Le bandeau de votre roman stipule « Le bonheur d’enseigner » ? Vous confirmez ?

Ah oui.  Absolument. J’éprouve beaucoup de plaisir à enseigner. Je prends beaucoup de plaisir à transmettre. J’adore voir que j’ai été utile, et j’adore retrouver mes élèves, tout simplement. Dans cette période de confinement, la salle de classe et les élèves me manquent terriblement. Ce qui est compliqué avec l’enseignement c’est qu’on ne sait jamais vraiment ce qui va se passer. On a beau avoir très bien préparé un cours, il peut très mal se passer et inversement. Parfois, le ressenti des élèves est à l’opposé du nôtre. On ne peut jamais deviner. On navigue entre des heures super et des heures où on sort fâchés, en colère. Et le problème, c’est que ces heures là prennent le pas sur les autres. On a beau avoir passé une super journée, c’est celles-là qui restent. On a tendance à se concentrer sur ce qui ne veut pas. C’est important d’avoir du recul. Et malgré tout, malgré ces moments doutes, de colère passagère, dans l’ensemble, c’est un boulot merveilleux. D’ailleurs, à bien y réfléchir, c’est le seul boulot que je connaisse dans lequel on puisse se mettre en colère vraiment comme ça. Avant d’être enseignant, j’ai eu des boulots beaucoup plus difficiles, J’ai cueilli des fruits, j’ai bossé à l’usine, j’ai été vigile. Des boulots physiquement éreintants, on a mal partout en rentrant le soir quoi ! Mais c’est rare qu’on se mette en colère tout rouge. Bon alors, je vous rassure, ça m’arrive moins souvent maintenant. (Rires)
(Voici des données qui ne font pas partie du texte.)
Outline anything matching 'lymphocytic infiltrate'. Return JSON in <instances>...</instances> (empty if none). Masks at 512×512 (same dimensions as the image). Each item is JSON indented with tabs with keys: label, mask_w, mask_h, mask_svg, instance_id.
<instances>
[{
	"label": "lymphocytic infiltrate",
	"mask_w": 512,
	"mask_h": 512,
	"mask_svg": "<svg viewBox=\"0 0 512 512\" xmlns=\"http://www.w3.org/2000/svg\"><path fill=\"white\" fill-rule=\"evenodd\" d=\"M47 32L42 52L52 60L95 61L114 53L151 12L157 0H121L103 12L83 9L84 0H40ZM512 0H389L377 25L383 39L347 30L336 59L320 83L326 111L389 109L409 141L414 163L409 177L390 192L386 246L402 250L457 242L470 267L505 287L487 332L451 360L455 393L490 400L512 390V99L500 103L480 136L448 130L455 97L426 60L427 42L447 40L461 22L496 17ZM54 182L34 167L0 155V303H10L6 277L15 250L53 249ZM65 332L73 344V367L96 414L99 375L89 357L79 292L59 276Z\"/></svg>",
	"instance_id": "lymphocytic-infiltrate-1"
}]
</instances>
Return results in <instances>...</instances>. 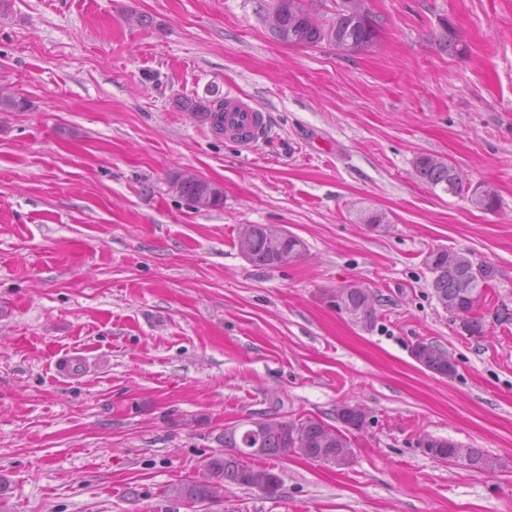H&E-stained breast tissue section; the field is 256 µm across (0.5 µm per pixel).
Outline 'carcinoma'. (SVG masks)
<instances>
[{"label": "carcinoma", "mask_w": 512, "mask_h": 512, "mask_svg": "<svg viewBox=\"0 0 512 512\" xmlns=\"http://www.w3.org/2000/svg\"><path fill=\"white\" fill-rule=\"evenodd\" d=\"M267 12L277 14L278 23L270 27L272 35L290 46L314 47L327 43L334 47L344 43L361 44L377 38L381 19H357L337 12L332 21L325 25L316 17L315 0H272ZM439 47L450 55L465 52L467 44L453 26L445 25L437 36ZM24 98L0 90V112H16L27 108ZM221 101L208 99L187 100L186 111L195 114L211 124L223 122L219 112ZM418 177L435 188L453 195L468 193L472 205L480 210L492 211L497 205V196L492 189L465 185L464 175L447 160L420 155L415 160ZM171 191L184 198L196 211H207L224 204V188L201 177L187 178L175 174L169 179ZM269 224H244L239 232L246 233L251 248L248 261L256 266L279 267L303 256L304 243L295 236L285 235L282 239L271 237ZM428 257L432 264L427 266L431 274V287L437 300L453 318L466 322L465 332L471 336L483 332L482 319L476 316L478 299L467 294L462 280L475 283L473 292L489 286L493 280V268L486 263H476L467 254L438 248ZM336 295L344 296L346 304L359 314L357 324L365 330L374 327L377 321L374 294L367 288L349 286L341 288ZM420 365L442 377L456 373V365L448 352L431 344L418 343ZM361 405L340 406L336 409V424H329L312 417L297 420L270 419L268 427L257 431L245 422L241 426L224 429L221 440L224 453L214 456L206 465V473L196 481L175 488L177 497L190 503H212L221 498L224 486L234 484L247 488H258L274 497L282 481L278 474L267 467H254L247 463L252 457L283 458L302 454L316 461L348 467L355 455L351 435L366 428L367 419L359 411ZM431 448L443 458H460L462 466L480 473L493 469L494 460L475 448L447 440H435Z\"/></svg>", "instance_id": "obj_1"}]
</instances>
Comment vous expliquez ça ?

Ces colères là… ? Quand on est face à vingt élèves qui, soit parce qu’on a dit quelque chose qui ne leur a pas plu, soit parce qu’ils sortent d’une heure de cours ou de récréation où il y a eu une embrouille… si ils ont envie de ne pas suivre et de vous faire tourner en bourrique, ils gagnent. Toujours. On peut vraiment se mettre en colère au point non pas de perdre ses moyens mais en tout cas ne plus se reconnaître. Si on va au conflit avec eux, on perd toujours parce que EUX n’ont rien à perdre. Mais je pense que si ça nous met dans de tels états, c’est parce qu’on reste tous profs pour une seule raison : on a à coeur de faire progresser les élèves, on a  envie de tout un tas de belles choses pour eux, on s’investit, on se donne, on fait tout pour eux, mais quand eux décident de n’en avoir rien à faire, on se met beaucoup plus en colère que si c’était contre un quidam dans la rue. Si c’est n’importe qui on s’en fiche !  Mais des élèves qui n’en ont rien à faire, ça nous rend fou. C’est à la hauteur de l’investissement, du bonheur qu’on veut leur donner. En fait, on a la même jauge de déception…

Le goût de l’écriture date de quand pour vous Alexis ?

C’est mon premier roman mais j’écris depuis plus de 15 ans. J’ai commencé en écrivant mon journal de lycéen, sur internet, pour le faire lire aux amis, ensuite à l’université, puis un premier roman d’amour, quelques nouvelles. Quand j’ai eu 20/21 ans, trois de mes nouvelles sont parues dans la Nouvelle Revue Française. Ensuite, j’ai écrit pas mal de textes qui n’ont pas abouti, un récit de voyage, un roman de science-fiction, quelques nouvelles de science-fiction publiées dans petites revues. Clairement mes premières amours ce genre. D’ailleurs, j’étais en train d’’écrire un roman de science-fiction (qui n’a jamais vu le jour) quand je suis devenu enseignant.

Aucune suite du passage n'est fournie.